A San Francisco-based startup is trying to help save the world, one shower at a time.
All kidding aside, Nebia is no joke. The 5-year-old San Francisco-based startup touts Tim Cook as its first private investor, developed a following in the tiny home community and is hailed by reviewers on YouTube. Their rise to shower fixture fame has been covered extensively by the journalistic elite, including The New York Times, The Wall Street Journal, Architectural Digest and Time.
In 2015, the company’s first Kickstarter, for Nebia 1.0, raised a whopping $3,126,114 from 8,559 backers. Last year, its second campaign, for 2.0, garnered more than $1.9 million from 4,640 backers. By comparison, the average successful campaign on the creative invention fundraising site secures about $23,000 from roughly 100 backers.
Today, Nebia’s founders launched their third Kickstarter to fund their newest project, a showerhead co-designed by Moen priced at $160. Nebia 2.0, their luxury model, is still available on their website, though it’s currently on backorder.
They’re on a mission to reduce the amount of water used and wasted by showerheads, without sacrificing the comforts of powerful water pressure. The average 10-minute shower uses about 20 gallons of water, but Nebia reduces it to seven by requiring just .75 gallons of water per minute. The company pledged to save 1 billion gallons of water globally by the end of 2021.
It all started in 2012 when Carlos Gomez Andonaegui (now a Nebia co-founder) wanted to reduce water consumption in his chain of high-end Mexico City health clubs, where 25,000 patrons were washing off from their workouts each day. Andonaegui consulted his 84-year-old father, a retired engineer, who found atomizing water nozzles used in industrial applications, like rocket engines, through a search in Google.
Andonaegui then paired up with Philip Winter, an American doing nonprofit work in Mexico City, who was formerly employed by a company that made water-free composting toilets for flood-prone areas in developing countries. They ordered the parts for the atomizing nozzles from various international vendors online and put their creation together in Andonaegui’s father’s garage. The result was a micro-droplet shower head, similar to a steamer, that created 10 times more surface area of spray while using 70% of the water of an average household shower.
It was around this time that Andonaegui and Winter envisioned a brand they wanted to become the Tesla of household products. In 2014, the pair relocated to San Francisco, where they met Gabriel Parisi-Amon, a mechanical engineer with a specialization in thermo-fluids who was working in iPhone development at Apple. Winter invited Parisi-Amon over to his place to take a shower (how else are business relationships forged?) and he was soon a third co-founder.

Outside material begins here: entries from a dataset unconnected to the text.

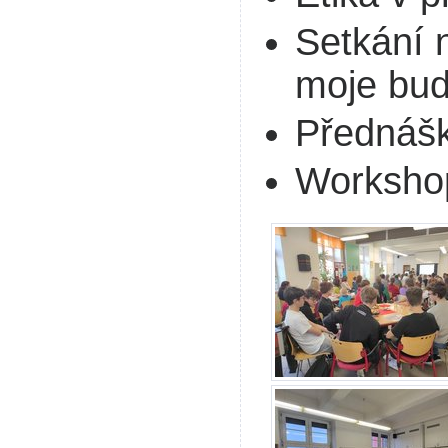
Setkání 
moje bud
Přednáš
Workshop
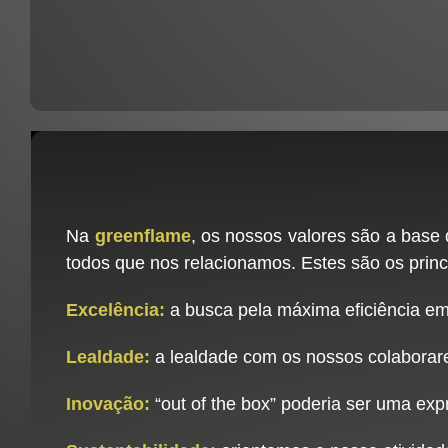
Na
greenflame
, os nossos valores são a base
todos que nos relacionamos. Estes são os princ
Excelência:
a busca pela máxima eficiência e
Lealdade:
a lealdade com os nossos colaborare
Inovação:
“out of the box” poderia ser uma exp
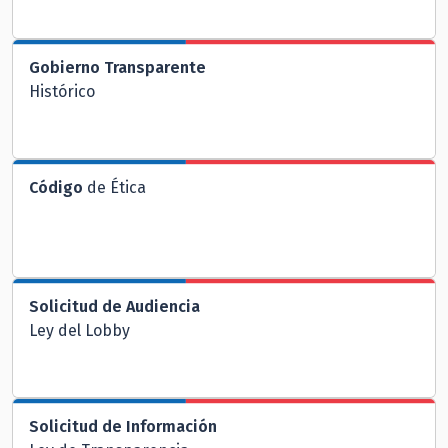
Gobierno Transparente
Histórico
Código
de Ética
Solicitud de Audiencia
Ley del Lobby
Solicitud de Información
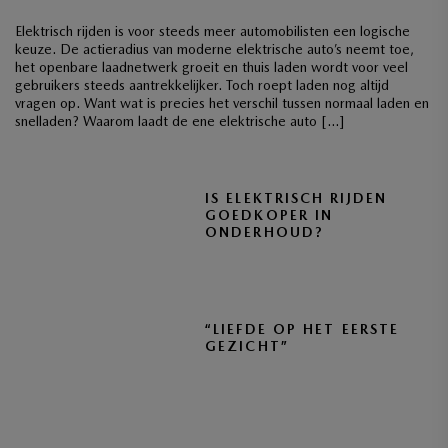
Elektrisch rijden is voor steeds meer automobilisten een logische
keuze. De actieradius van moderne elektrische auto’s neemt toe,
het openbare laadnetwerk groeit en thuis laden wordt voor veel
gebruikers steeds aantrekkelijker. Toch roept laden nog altijd
vragen op. Want wat is precies het verschil tussen normaal laden en
snelladen? Waarom laadt de ene elektrische auto […]
IS ELEKTRISCH RIJDEN
GOEDKOPER IN
ONDERHOUD?
“LIEFDE OP HET EERSTE
GEZICHT”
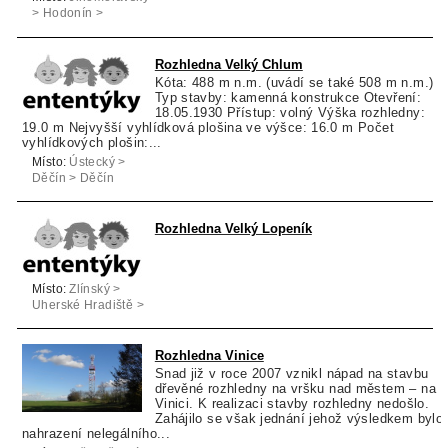
> Hodonín >
Tvarožná Lhota
Rozhledna Velký Chlum
Kóta: 488 m n.m. (uvádí se také 508 m n.m.)
Typ stavby: kamenná konstrukce Otevření:
18.05.1930 Přístup: volný Výška rozhledny:
19.0 m Nejvyšší vyhlídková plošina ve výšce: 16.0 m Počet
vyhlídkových plošin:...
Místo:
Ústecký >
Děčín > Děčín
Rozhledna Velký Lopeník
Místo:
Zlínský >
Uherské Hradiště >
Lopeník
Rozhledna Vinice
Snad již v roce 2007 vznikl nápad na stavbu
dřevěné rozhledny na vršku nad městem – na
Vinici. K realizaci stavby rozhledny nedošlo.
Zahájilo se však jednání jehož výsledkem bylo
nahrazení nelegálního...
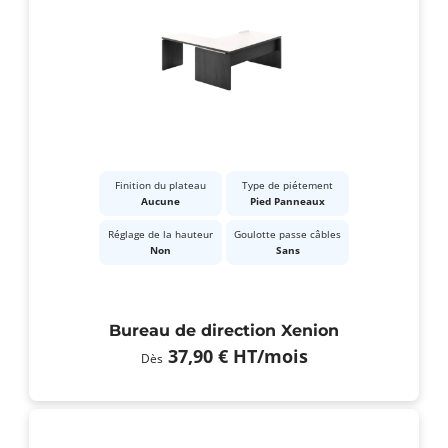
Finition du plateau
Type de piétement
Aucune
Pied Panneaux
Réglage de la hauteur
Goulotte passe câbles
Non
Sans
Bureau de direction Xenion
37,90 €
HT
/mois
Dès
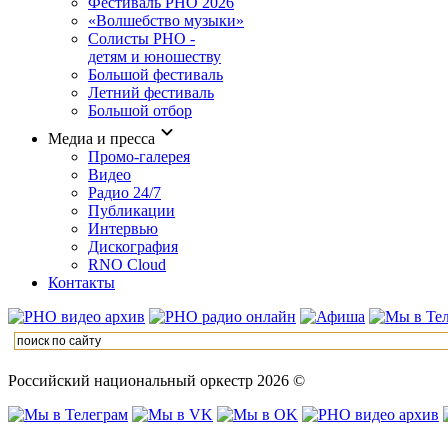
Фестиваль РНО 2026
«Волшебство музыки»
Солисты РНО -
детям и юношеству
Большой фестиваль
Летний фестиваль
Большой отбор
Медиа и пресса
Промо-галерея
Видео
Радио 24/7
Публикации
Интервью
Дискография
RNO Cloud
Контакты
Российский национальный оркестр 2026 ©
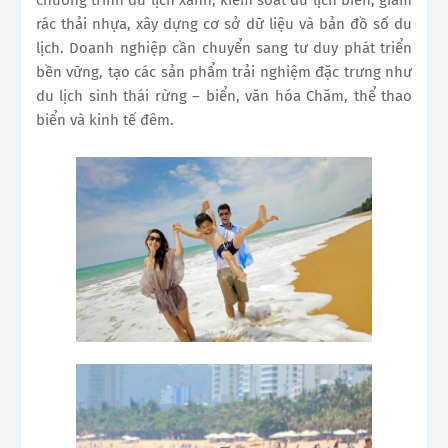
chương trình du lịch xanh, kiểm soát du lịch biển, giảm
rác thải nhựa, xây dựng cơ sở dữ liệu và bản đồ số du
lịch. Doanh nghiệp cần chuyển sang tư duy phát triển
bền vững, tạo các sản phẩm trải nghiệm đặc trưng như
du lịch sinh thái rừng – biển, văn hóa Chăm, thể thao
biển và kinh tế đêm.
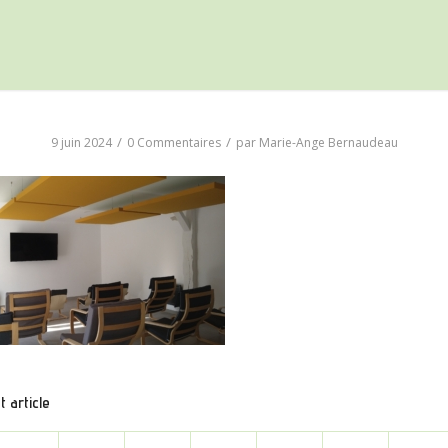
/
/
9 juin 2024
0 Commentaires
par
Marie-Ange Bernaudeau
 article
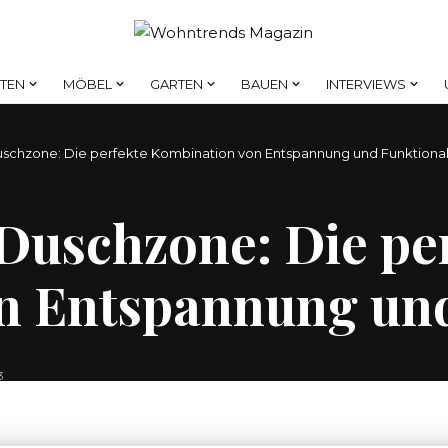
HTEN
MÖBEL
GARTEN
BAUEN
INTERVIEWS
chzone: Die perfekte Kombination von Entspannung und Funktional
Duschzone: Die pe
n Entspannung und
3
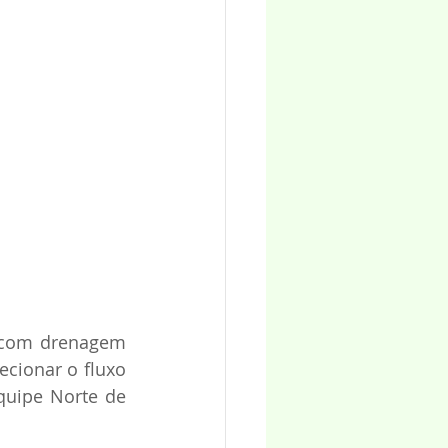
a com drenagem 
ecionar o fluxo 
uipe Norte de 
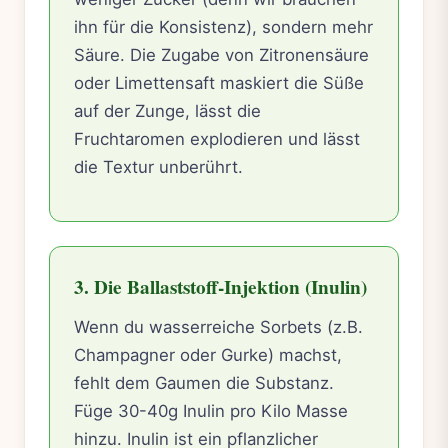
ihn für die Konsistenz), sondern mehr
Säure. Die Zugabe von Zitronensäure
oder Limettensaft maskiert die Süße
auf der Zunge, lässt die
Fruchtaromen explodieren und lässt
die Textur unberührt.
3. Die Ballaststoff-Injektion (Inulin)
Wenn du wasserreiche Sorbets (z.B.
Champagner oder Gurke) machst,
fehlt dem Gaumen die Substanz.
Füge 30-40g Inulin pro Kilo Masse
hinzu. Inulin ist ein pflanzlicher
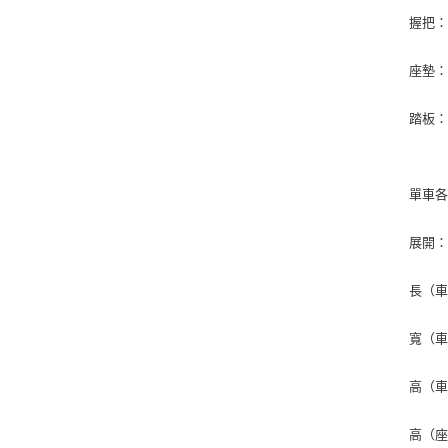
握把
座墊
踏板：
單車各
展開
長（車
寬（車
高（車手
高（座墊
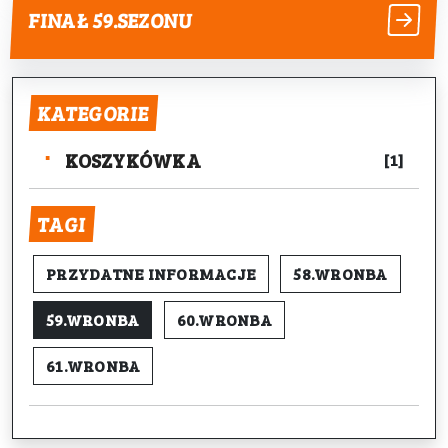
FINAŁ 59.SEZONU
KATEGORIE
KOSZYKÓWKA
[1]
TAGI
PRZYDATNE INFORMACJE
58.WRONBA
59.WRONBA
60.WRONBA
61.WRONBA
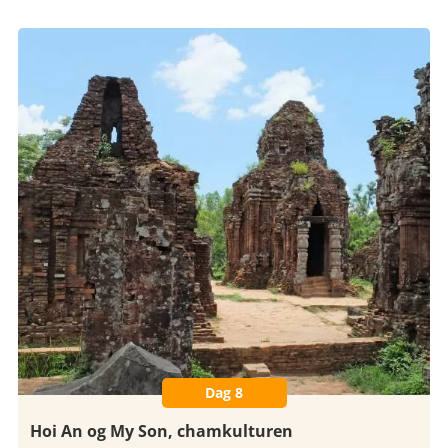
Dag 8
Hoi An og My Son, chamkulturen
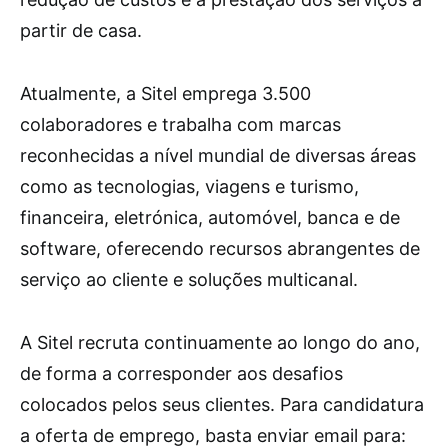
partir de casa.
Atualmente, a Sitel emprega 3.500
colaboradores e trabalha com marcas
reconhecidas a nível mundial de diversas áreas
como as tecnologias, viagens e turismo,
financeira, eletrónica, automóvel, banca e de
software, oferecendo recursos abrangentes de
serviço ao cliente e soluções multicanal.
A Sitel recruta continuamente ao longo do ano,
de forma a corresponder aos desafios
colocados pelos seus clientes. Para candidatura
a oferta de emprego, basta enviar email para:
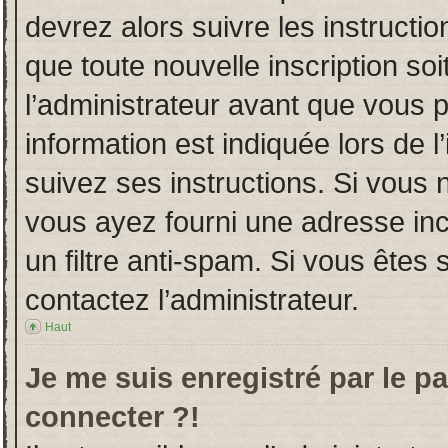
devrez alors suivre les instructi
que toute nouvelle inscription s
l’administrateur avant que vous 
information est indiquée lors de l
suivez ses instructions. Si vous 
vous ayez fourni une adresse incor
un filtre anti-spam. Si vous êtes 
contactez l’administrateur.
Haut
Je me suis enregistré par le p
connecter ?!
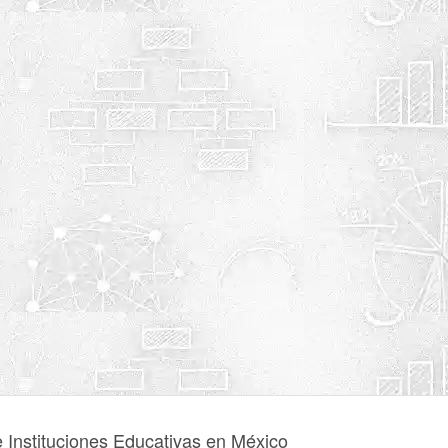
e Instituciones Educativas en México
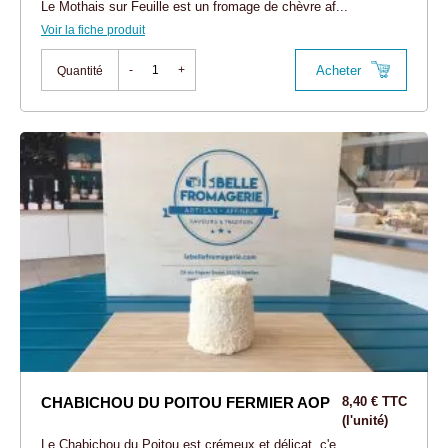
Le Mothais sur Feuille est un fromage de chèvre af...
Voir la fiche produit
Acheter
-
+
Quantité
CHABICHOU DU POITOU FERMIER AOP
8,40 € TTC
(l'unité)
Le Chabichou du Poitou est crémeux et délicat, c'e...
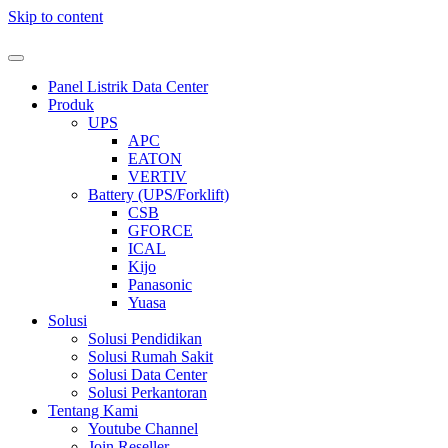
Skip to content
Panel Listrik Data Center
Produk
UPS
APC
EATON
VERTIV
Battery (UPS/Forklift)
CSB
GFORCE
ICAL
Kijo
Panasonic
Yuasa
Solusi
Solusi Pendidikan
Solusi Rumah Sakit
Solusi Data Center
Solusi Perkantoran
Tentang Kami
Youtube Channel
Join Reseller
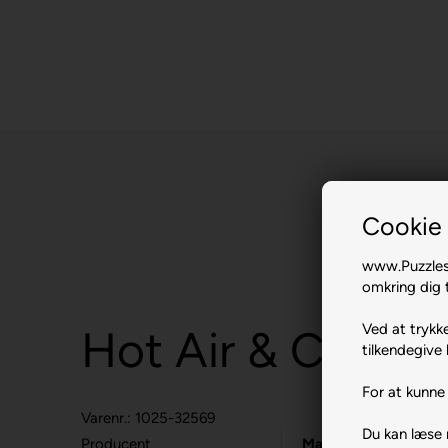
Cookie 
www.Puzzlesh
omkring dig t
Ved at trykke
Hot Air & Cool Ca
tilkendegive 
For at kunne 
Varenr.: 1025-32569
Du kan læse
Producent
MasterPieces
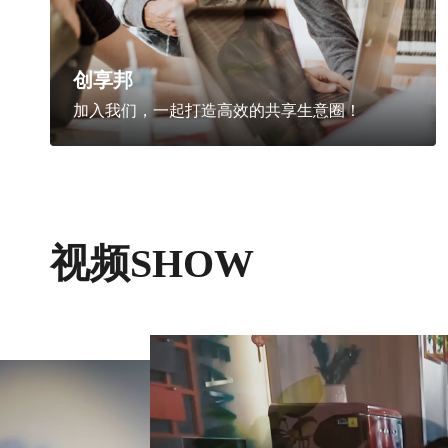
创享邦
加入我们，一起打造高效的共享生意圈！
视频SHOW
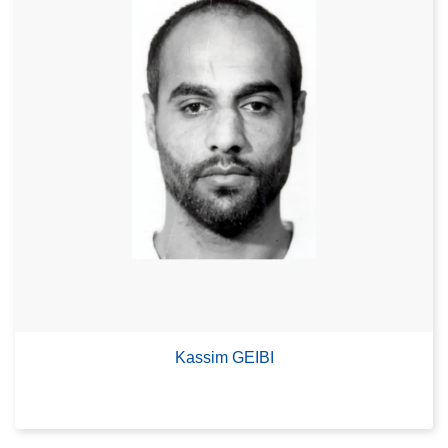
Kassim GEIBI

“When I moved to San Francisco to launch a shower startup, most people looked at me kinda funny,” Winter said. “But every once in awhile someone would see it and say, ‘Wow, this is brilliant.’”
The trio’s creation was accepted into Y Combinator, the prestigious seed accelerator known for launching the likes of Airbnb, DoorDash and Dropbox, in 2015, and shortly after, through a chance encounter, they received private investment from Apple’s legendary leader Cook.
Meanwhile, the 60-year-old Cleveland-based faucets and fixtures manufacturer Moen was another early backer, and in 2018, its parent company Fortune Brands’ CEO Nicholas Fink flew out to San Francisco to meet the Nebia team – and take a shower in their office.
“It blew me away,” Fink said of the shower. “They had re-imagined the showering experience and made it even more immersive, modern and better for the planet. I knew that we had to do something together.”
Nebia by Moen is now available for pre-order on Kickstarter and promises to provide twice the spray coverage while saving 45% of water compared to a standard nozzle. And while $160 may still be a far cry from “affordable” for many (some models sell for $10 at Home Depot), Winter and his co-founders say they did not forget their original intention – to make sustainable plumbing fixtures accessible to the masses.
Plus, the calculator on the Nebia website shows that the average family of four in New York City, for example, taking 9-minute showers each day will save $338 per year using a Nebia fixture, so the price is recuperated quickly, Winter pointed out.
“We want to be known as the company that brings attention to innovation and sustainability when it comes to water,” he said. While there’s no shortage of genius taking on energy, from the likes of Tesla, Solar City and Nest, “when it comes to water there isn’t any single company that carries the flag.”